Abolish Chancel Repair Liability
Thousands of homeowners around the country have been notified by the Land Registry that they are liable to pay for repairs to their local Church of England church.
Chancel Repair Liability (CRL), dates back to the time of Henry VIII and gives some churches the right to demand from some local property owners financial contributions towards repairs to its chancel.
The liability is due whether or not the landowners are Anglicans, or even Christians.
The Church is able to demand, in some cases, payment for the full cost of repairs. For such ancient churches, this can be very substantial indeed, sometimes running into hundreds of thousands of pounds.
The liability continues even after the property is sold.
Few potential buyers will contemplate taking on the burden of a property with CRL. Consequently, the value of most properties subject to CRL will be blighted and, in some cases, they may even become unsellable.
Some homeowners have been understandably traumatised when they discovered that their biggest asset had become significantly devalued.
Abolition recommendations go unheeded
As long ago as 1985, the Law Commission described the impact of CRL as "wholly capricious", and considered "that this relic of the past is … no longer acceptable".
Its report concluded: "It is hard today to see any justification for this imposition".
Both the Law Commission and, more recently, the Law Society, have therefore recommended that the only equitable solution is for CRL to be phased out.
Even the Church of England's own parliament, the General Synod, overwhelmingly supported this in 1982.
Despite all this, abolition has not taken place.
This is because the Church has changed its mind and is not now willing to forgo any revenue to repair its many ancient churches, regardless of the hardship and distress caused to many.
The Government is not prepared to phase out CRL, nor is it prepared to take on the burden itself, even if this was defrayed through increased taxes on land transfers – something recommended by the Law Society.
The last ten years
The issue of Chancel Repair Liability first hit the headlines in 2003 when Andrew and Gail Wallbank received a demand for almost £100,000 to fund repairs of their local medieval church at Aston Cantlow, a village in Warwickshire.
After a protracted legal battle, which was taken right to the House of Lords, the Wallbanks lost their appeal against the demand and faced a £350,000 bill including legal costs. They were forced to sell their whole farm to pay for it.
Until this case, this legal anachronism had largely been forgotten and had been little exercised for centuries and many purchasers of land were simply not aware of it.
CRL was not generally mentioned in deeds, but this, originally an ecclesiastical liability, can still be enforced, despite that.
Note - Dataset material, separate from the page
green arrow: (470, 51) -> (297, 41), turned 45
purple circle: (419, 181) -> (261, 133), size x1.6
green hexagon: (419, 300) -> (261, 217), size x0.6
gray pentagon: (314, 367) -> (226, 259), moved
Following the Wallbanks' case, the Government introduced a registration procedure enabling CRL to be shown on Land Registry documents.
Those buying a property after 12 October 2013 against which no CRL has been registered are theoretically not liable to CRL.
The extent of the problem
According to the Land Registry, property in around 5,300 parishes in England and Wales is subject to CRL. Not all affected property is close to the church.
Registration notices have been served on around 12,000 properties but many of those receiving them may not yet realise just how damaging they are likely to be to their property.
Only around 250 parishes have registered CRL. Another 5,000 parishes that are eligible to do so, did not register. In some cases this was for practical reasons, in others it appears to have been out of concern about the adverse impact of registration on those registered and the effect this would have on the church's reputation in their local community.
Further properties are potentially subject to CRL, despite being not being registered for CRL and therefore not having had any notification from the Land Registry. They are less likely to face a charge for CRL.
The liability of land registered with CRL continues with new owners, but where not registered for CRL it ceases with a sale, which may not be for many generations as transfers by inheritance, for example, do not bring the liability to an end.
Solutions, temporary and permanent
Since the Wallbank case, vendors have taken out insurance against purchasers' future liability. It has been relatively inexpensive but such cheap insurance is not available for properties that have been registered.
A statutory mechanism exists for CRL to be commuted or "compounded" by payment of a, probably substantial, amount to the diocese, but there are no known examples of this occurring and we are investigating the practicalities of such an exit route.
The National Secular Society has been working with parliamentarians, and at the top levels of the Ministry of Justice and the Church, to find solutions to the unfairness of CRL, that is causing so much distress. We want to see CRL abolished at the earliest moment.
We hope that you will help us in our efforts to abolish CRL by providing information about your own experiences so that the case we make will be as strong and accurate as possible.
Although we value the great contribution to our heritage that ancient churches make, it is completely unfair that money for repairing them can be demanded simply on the grounds of what the Law Commission describes as "anomalous, uncertain and obscure" law.
That's why it's time this ancient law was consigned to the annals of history where it belongs and a fairer way is found to preserve our common heritage.